The surge in the consumer prices index (CPI) recorded by the Office for National Statistics came after a decline in the rate over the first quarter of the year to 2.6 per cent in March.


In April, households were hit by sharp rises in energy and water bills, and – to a lesser extent – higher food prices. Firms were also hit by higher costs - a rise in employer National Insurance contributions and a higher minimum wage.

A jump in air fares over the Easter holiday was a driver of the sharp climb.

Britain now has the second-highest inflation rate of any major Western European economy, behind the Netherlands.

The data will add to unease over the outlook for Britain's economy which grew strongly in early 2025 but is likely to slow.

Finance minister Rachel Reeves said she was disappointed.

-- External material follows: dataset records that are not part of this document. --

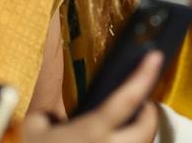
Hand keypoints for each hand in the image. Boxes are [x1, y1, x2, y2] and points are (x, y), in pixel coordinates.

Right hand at [24, 52, 161, 142]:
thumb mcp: (35, 125)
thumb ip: (50, 103)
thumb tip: (59, 81)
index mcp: (89, 132)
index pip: (126, 100)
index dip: (143, 77)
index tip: (155, 57)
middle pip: (147, 128)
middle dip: (149, 112)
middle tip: (141, 102)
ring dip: (142, 132)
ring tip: (130, 122)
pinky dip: (132, 142)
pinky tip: (117, 137)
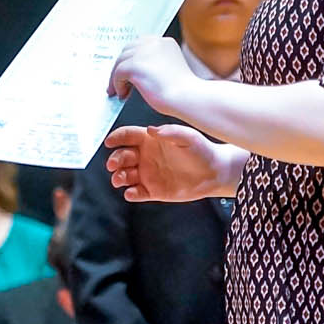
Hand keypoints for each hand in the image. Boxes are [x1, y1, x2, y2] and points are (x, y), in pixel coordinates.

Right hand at [107, 123, 230, 202]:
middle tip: (113, 165)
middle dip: (115, 160)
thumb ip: (169, 132)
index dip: (117, 138)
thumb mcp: (188, 137)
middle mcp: (146, 156)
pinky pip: (137, 193)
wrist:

"We are a long way from the double-digit inflation we saw under the previous administration, but I'm determined that we go further and faster to put more money in people's pockets," Reeves said.

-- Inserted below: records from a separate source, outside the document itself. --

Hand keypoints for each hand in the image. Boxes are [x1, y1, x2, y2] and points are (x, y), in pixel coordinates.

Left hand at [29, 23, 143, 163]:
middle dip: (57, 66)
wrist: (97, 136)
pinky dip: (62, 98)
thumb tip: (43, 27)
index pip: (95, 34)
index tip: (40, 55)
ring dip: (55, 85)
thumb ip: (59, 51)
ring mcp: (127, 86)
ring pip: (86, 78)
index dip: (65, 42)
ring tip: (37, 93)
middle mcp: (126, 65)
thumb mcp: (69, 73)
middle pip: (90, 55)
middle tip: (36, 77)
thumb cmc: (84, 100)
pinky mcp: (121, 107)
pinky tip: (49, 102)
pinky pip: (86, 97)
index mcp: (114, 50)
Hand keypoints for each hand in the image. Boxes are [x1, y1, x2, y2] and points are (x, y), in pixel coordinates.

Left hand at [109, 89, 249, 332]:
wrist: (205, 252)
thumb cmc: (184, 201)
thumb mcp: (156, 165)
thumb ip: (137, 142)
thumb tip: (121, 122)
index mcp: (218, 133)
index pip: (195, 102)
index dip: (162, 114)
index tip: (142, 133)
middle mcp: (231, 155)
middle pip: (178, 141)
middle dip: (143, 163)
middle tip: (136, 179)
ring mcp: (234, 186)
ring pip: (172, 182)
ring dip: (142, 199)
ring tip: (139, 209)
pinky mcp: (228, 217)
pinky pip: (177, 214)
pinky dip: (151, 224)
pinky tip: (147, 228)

Responding to the latest CPI inflation figures, which show headline inflation rising to 3.5 per cent and food inflation rising to 3.4 per cent, Kris Hamer, Director of Insight at the British Retail Consortium, said, “Headline inflation accelerated in April as additional costs from rising National Living Wage and Employers’ NI costs filtered through to prices faced by consumers, as well as rising costs of utilities (energy, water and broadband).

"The jump in labour costs pushed up food inflation, which climbed above 3%. However, there was some good news for furniture and clothing shoppers as prices fell year on year, with retailers offered good promotions on summer apparel and electricals.

"Even with food prices rising overall, there were still deals to be had, with prices of dairy products such as milk, cheese and eggs falling on the month.

“Rising inflation was inevitable following the wave of additional costs hitting employers, and particularly retailers who employ over 3 million people across the country.

"For months retailers have been warning that rising costs would lead to higher prices.

"To mitigate this, the government must now find ways to help reduce business costs and regulatory burden. It is imperative that its Employment Rights Bill targets unscrupulous employers and avoids burdening responsible businesses with additional costs which could put retail job numbers into reverse.”